The question that our policy makers first need to answer is how come we are the world’s largest producer of tomatoes, yet we import over 70 metric tons of the same product? Where are all the mangoes, oranges and pineapples that are produced in Benue State? The farmers in Benue State still suffer huge wastage despite the fact that Transcorp set up a factory with an annual capacity of 26,500 metric tonnes to produce orange, mango and pineapple fruit juice concentrates. We produce enough mangoes that can last the whole year and possibly feed the whole of Africa. But clearly, the problem is not in the production but in the preservation, transportation of produce, finding the right markets, processing of products into concentrates and fruit juice, etc. Nigeria is probably the largest producer of maize in the world but most of our maize are either hawked on the streets where hawkers are chased by Police or sold on the road-side for next to nothing. But Nigerians buy well-packaged sweetcorn to cook at home because the local ones are not processed.
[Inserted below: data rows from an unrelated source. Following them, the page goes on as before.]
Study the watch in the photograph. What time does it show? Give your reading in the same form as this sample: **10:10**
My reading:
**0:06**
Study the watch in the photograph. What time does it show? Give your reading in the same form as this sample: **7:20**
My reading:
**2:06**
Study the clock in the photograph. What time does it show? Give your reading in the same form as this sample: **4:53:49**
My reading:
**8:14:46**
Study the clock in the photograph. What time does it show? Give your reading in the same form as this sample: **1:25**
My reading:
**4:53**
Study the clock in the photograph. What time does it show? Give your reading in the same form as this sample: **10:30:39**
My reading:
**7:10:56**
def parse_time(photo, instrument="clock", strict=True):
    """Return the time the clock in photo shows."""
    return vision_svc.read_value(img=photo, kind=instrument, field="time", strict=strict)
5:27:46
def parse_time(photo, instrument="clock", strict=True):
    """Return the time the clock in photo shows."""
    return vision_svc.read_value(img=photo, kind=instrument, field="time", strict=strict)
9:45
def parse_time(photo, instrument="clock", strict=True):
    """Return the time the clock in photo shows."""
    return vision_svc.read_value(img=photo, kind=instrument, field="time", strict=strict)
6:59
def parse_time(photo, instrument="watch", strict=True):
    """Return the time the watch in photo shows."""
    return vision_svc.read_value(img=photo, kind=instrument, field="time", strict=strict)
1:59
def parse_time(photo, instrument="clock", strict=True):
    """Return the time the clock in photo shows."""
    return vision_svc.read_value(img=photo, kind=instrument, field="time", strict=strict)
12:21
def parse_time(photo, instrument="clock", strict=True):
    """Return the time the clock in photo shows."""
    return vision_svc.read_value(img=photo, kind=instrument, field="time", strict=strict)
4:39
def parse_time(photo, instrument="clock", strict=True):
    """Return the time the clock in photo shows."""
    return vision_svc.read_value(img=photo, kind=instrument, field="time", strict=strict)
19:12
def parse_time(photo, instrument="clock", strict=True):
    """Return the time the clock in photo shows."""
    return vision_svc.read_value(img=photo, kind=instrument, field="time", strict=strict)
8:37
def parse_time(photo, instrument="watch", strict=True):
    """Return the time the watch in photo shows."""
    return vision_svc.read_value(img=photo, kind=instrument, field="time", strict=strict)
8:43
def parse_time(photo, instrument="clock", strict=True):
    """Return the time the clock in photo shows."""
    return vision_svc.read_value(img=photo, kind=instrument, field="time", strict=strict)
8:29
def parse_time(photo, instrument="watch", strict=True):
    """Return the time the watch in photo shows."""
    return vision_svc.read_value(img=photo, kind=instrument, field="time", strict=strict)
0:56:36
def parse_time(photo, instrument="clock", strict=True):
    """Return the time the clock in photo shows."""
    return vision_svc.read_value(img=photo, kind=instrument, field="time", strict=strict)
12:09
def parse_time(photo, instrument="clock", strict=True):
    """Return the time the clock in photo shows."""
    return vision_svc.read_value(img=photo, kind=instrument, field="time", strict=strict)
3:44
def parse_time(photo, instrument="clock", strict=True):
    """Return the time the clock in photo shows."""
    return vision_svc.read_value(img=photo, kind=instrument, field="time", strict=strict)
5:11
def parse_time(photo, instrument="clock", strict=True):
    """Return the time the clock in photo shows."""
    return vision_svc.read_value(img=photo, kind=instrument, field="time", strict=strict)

The answers are simple. It is the same reason why Nigeria is one of the world’s largest producers of petroleum, yet we import petrol at exorbitant prices. We must develop the entire value chain from the farm to the final consumer and increase our capacity to process our farm produce locally to meet local demand and that of the West African market. We must take it beyond the rhetoric and lip service and initiate plans that ensure that we not only encourage people to go to the farm but take a step further and build plants and factories needed to process the goods. In the end, mechanised farming does not require many hands and will not solve our unemployment problem. But factories will need a variety of competencies and professionals. It will not only help reduce the unemployment problem but will make Nigeria a producer and exporter of food and finished products.